* [TASK OBJECTIVE]:
Without the pictures, set down every line of the data exactly.

(SUPPLIED DATA Opens)

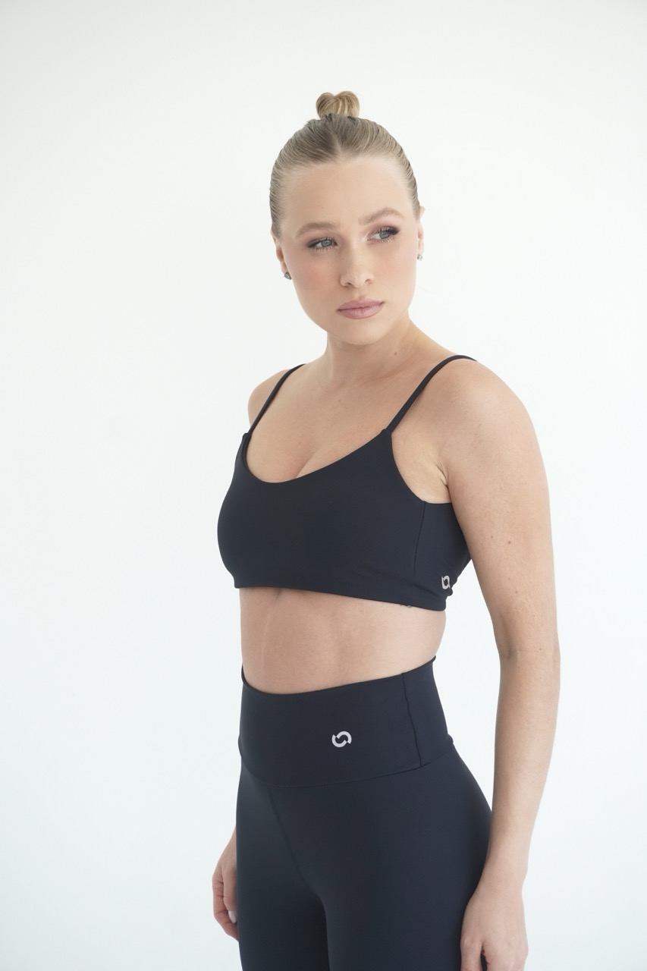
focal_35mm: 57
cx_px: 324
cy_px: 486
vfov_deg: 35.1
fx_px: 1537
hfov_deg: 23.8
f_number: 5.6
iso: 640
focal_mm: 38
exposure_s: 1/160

(SUPPLIED DATA Closes)

* [RESPONSE]:
focal_35mm: 57
cx_px: 324
cy_px: 486
vfov_deg: 35.1
fx_px: 1537
hfov_deg: 23.8
f_number: 5.6
iso: 640
focal_mm: 38
exposure_s: 1/160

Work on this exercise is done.